Ahmed-Tewfik

Dr. Ahmed H Tewfik

15:45 – 16:45 (IST) | April 09, 2025 (Wednesday)
(Fellow IEEE)
Ahmed Tewfik is a Machine Learning Director at Apple. He earned a B.Sc. from Cairo University in Egypt, followed by M.Sc., E.E., and Sc.D. degrees from the Massachusetts Institute of Technology in Cambridge, MA. Before joining Apple, he was the Cockrell Family Regents Chair in Engineering at the University of Texas at Austin and chaired the Department of Electrical and Computer Engineering from October 2010 to November 2019. Previously, he was the E. F. Johnson Professor of Electronic Communications at the University of Minnesota, worked at Alphatech, Inc., and served as a consultant to several technology companies. From 1997 to 2001, he co-founded and led Cognicity, Inc. as President and CEO, publishing entertainment marketing software tools.
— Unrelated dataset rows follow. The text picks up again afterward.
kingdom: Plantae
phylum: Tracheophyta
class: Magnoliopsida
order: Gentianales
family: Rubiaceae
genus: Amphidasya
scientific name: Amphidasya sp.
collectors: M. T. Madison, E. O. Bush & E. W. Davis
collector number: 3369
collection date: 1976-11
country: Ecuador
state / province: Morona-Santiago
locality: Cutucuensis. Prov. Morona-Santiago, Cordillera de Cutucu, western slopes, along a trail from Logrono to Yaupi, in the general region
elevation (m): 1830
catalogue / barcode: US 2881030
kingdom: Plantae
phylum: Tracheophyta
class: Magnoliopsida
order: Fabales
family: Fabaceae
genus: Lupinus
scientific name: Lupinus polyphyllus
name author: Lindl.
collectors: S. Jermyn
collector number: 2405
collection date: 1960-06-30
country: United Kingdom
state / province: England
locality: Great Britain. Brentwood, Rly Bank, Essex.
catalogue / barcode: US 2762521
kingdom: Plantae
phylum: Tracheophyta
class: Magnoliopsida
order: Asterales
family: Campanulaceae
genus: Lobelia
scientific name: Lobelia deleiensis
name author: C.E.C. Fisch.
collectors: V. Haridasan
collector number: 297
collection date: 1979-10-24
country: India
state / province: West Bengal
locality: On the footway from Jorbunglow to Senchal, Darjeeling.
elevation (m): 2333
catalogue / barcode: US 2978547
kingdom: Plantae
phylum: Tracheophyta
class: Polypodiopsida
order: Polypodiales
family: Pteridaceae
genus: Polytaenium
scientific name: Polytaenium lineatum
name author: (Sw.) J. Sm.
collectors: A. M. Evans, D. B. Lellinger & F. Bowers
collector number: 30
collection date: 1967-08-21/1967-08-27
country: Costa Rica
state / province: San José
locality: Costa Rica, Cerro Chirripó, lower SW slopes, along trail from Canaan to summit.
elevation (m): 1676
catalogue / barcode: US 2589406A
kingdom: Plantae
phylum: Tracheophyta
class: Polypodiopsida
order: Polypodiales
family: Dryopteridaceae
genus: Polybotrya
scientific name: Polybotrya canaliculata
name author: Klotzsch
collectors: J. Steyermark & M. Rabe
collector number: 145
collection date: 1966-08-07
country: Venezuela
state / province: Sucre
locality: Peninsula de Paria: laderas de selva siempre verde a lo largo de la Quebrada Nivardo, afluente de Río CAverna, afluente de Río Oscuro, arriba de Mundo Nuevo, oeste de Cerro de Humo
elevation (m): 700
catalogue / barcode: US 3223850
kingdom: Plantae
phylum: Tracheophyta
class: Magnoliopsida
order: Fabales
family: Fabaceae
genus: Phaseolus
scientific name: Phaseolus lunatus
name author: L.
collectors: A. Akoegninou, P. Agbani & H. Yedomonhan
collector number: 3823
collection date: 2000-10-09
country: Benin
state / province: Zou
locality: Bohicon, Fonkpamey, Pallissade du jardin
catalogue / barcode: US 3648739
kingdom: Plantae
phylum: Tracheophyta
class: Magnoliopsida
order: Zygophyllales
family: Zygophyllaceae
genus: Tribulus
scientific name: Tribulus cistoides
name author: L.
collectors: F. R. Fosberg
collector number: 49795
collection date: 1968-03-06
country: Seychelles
A Fellow of the IEEE, Dr. Tewfik has received numerous distinctions, including the IEEE Third Millennium Award, the IEEE Signal Processing Society Technical Achievement Award, the Leo L. Beranek Meritorious Service Award, and the Norbert Wiener Society Award. He was a Distinguished Lecturer of the IEEE Signal Processing Society from 1997 to 1999, served as its President in 2020 and 2021, and held earlier roles as Vice President for Technical Directions and member of the Board of Governors. He also served as the inaugural Editor-in-Chief of IEEE Signal Processing Letters from 1993 to 1999.

Bridging Generative AI and Statistical Signal Processing

Abstract: Traditional signal processing relied on statistical methods, but recent generative models have greatly improved performance. While many of these gains stem from purely data-driven approaches, some solutions also blend mathematical and data-driven methods. After a brief overview of new developments in the open literature, this talk will highlight two popular classes of generative models—diffusion and structured state space models—and explain how late 20th-century breakthroughs in statistical signal processing and linear systems can reduce model size, training time, and inference time, as well as inspire novel architectures.